Hope for little Verity whose heart could stop at any time

Verity Davy has a tumour that could stop her heart at any time
Verity Davy has a tumour that could stop her heart at any time

Two-year-old Verity’s heart might stop beating at any moment.

“We never know if today will be the day we might lose her.”

Verity with her parents Emily and Russell

Verity with her parents Emily and Russell

Emily and Russel Davy’s blissful family life in Gossops Green was turned into a ‘nightmare’ in January when their little daughter Verity was rushed to hospital.

Worried mother Emily, 32, said: “You could see her heart beating out of her body.”

Doctors found her heart was beating more than 250 times a minute – so fast the machines could not pick it up.

Medical staff managed to slow it down, but an MRI scan revealed the worrying truth.

The tumour makes her heart beat irregularly and could cause it suddenly stop at any time

Emily Davy

Verity has an extremely rare heart tumour called a fibroma.

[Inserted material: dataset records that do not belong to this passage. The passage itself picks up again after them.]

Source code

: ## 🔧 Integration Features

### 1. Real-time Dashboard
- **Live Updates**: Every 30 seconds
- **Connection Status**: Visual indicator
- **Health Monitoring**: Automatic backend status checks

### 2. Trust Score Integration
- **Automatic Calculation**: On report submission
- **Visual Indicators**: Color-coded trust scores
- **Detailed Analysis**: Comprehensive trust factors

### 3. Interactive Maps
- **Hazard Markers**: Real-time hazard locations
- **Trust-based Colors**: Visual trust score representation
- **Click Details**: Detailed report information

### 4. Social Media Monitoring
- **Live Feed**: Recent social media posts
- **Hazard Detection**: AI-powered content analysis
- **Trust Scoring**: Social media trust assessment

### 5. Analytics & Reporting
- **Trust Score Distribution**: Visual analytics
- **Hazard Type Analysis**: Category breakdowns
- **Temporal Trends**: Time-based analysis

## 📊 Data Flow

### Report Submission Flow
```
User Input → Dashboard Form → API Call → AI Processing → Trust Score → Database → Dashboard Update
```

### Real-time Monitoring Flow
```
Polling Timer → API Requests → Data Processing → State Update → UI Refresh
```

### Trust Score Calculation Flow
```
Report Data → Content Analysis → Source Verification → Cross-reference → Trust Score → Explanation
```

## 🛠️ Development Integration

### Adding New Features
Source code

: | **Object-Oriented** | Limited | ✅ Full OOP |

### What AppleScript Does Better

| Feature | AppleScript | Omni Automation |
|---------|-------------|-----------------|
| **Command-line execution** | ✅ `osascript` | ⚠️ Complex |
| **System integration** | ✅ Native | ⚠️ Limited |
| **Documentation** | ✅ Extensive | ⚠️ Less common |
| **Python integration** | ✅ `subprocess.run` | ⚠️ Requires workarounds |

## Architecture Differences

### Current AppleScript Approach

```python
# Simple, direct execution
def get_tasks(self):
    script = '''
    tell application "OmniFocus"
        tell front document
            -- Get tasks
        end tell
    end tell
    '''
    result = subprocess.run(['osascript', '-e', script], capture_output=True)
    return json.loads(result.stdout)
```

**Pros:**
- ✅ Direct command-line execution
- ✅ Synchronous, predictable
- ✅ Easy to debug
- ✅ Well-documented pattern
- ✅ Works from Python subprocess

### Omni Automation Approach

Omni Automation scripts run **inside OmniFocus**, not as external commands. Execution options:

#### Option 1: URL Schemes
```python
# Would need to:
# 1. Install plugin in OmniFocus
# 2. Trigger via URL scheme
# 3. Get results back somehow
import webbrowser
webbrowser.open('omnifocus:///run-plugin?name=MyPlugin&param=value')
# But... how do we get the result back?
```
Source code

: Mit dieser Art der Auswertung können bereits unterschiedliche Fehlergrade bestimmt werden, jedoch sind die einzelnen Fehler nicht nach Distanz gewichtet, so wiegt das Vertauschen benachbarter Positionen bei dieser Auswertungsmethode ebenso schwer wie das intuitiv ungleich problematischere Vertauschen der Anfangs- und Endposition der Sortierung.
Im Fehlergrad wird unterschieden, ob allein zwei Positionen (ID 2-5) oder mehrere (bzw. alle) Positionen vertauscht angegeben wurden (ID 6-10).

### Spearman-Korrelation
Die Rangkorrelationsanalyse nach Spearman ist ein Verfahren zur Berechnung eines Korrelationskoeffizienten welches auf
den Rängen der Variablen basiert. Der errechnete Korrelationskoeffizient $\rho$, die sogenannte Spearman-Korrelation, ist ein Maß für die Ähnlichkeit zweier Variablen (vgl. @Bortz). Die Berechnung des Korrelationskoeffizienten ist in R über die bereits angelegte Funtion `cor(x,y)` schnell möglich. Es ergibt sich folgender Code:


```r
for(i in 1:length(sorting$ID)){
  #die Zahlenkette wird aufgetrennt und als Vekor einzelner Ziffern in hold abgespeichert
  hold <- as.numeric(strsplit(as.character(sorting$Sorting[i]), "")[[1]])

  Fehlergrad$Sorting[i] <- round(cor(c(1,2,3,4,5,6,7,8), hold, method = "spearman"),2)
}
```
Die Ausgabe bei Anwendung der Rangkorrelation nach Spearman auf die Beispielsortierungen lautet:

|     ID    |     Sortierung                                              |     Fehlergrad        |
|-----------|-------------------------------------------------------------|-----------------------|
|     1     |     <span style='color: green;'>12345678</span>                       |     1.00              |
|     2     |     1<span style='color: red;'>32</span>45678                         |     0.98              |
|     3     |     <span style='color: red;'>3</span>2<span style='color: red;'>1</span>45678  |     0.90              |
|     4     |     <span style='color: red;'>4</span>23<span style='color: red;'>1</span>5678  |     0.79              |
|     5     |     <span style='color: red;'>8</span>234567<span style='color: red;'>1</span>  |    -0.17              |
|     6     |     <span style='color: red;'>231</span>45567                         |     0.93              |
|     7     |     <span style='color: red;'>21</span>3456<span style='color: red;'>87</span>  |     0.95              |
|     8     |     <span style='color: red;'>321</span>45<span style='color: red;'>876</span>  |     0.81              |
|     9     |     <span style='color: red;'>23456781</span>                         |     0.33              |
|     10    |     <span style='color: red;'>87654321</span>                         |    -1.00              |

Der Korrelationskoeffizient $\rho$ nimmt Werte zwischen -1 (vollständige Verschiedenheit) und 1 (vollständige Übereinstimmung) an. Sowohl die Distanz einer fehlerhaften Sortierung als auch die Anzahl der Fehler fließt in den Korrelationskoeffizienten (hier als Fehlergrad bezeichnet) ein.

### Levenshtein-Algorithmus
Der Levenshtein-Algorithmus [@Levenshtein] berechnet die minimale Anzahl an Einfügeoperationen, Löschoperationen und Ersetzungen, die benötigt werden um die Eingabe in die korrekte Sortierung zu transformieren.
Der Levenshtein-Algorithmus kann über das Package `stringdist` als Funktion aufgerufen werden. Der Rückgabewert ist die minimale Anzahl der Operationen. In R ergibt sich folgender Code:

Emily, who works for Virgin Atlantic at Manor Royal, said: “It has been a nightmare for me and my husband Russell.

“The tumour makes her heart beat irregularly and could cause it suddenly stop at any time.

“We never know if today will be the day we might lose her.”

For Emily and gas engineer Russell, all of this came out of the blue.

Now they have had to pull her out of the nursery she adored and carry a defibrillator everywhere in case her heart stops.

She added: “She’s such a sociable little girl, an absolute treasure.

“If you look at her you would think she’s just a normal two-year-old, but she’s got this heart condition that could kill her at any time.”

However, there is hope for Verity. The only problem is it is more than 3000 miles away.

Doctors in Boston in the USA believe they can remove Verity’s tumour and get her heart beating at a normal rate.

The NHS is unable to offer the surgery, Emily said, because it has not seen enough cases.

But the team in Boston has been performing the surgery for many years.

Their extensive experience has helped them achieve a 100 per cent survival rate over the last ten years.

Emily said: “It was amazing to see that they could do it.”

But the cost of the surgery and travel is very high, so the family have been forced to turn to crowdfunding to pay for the life-saving trip.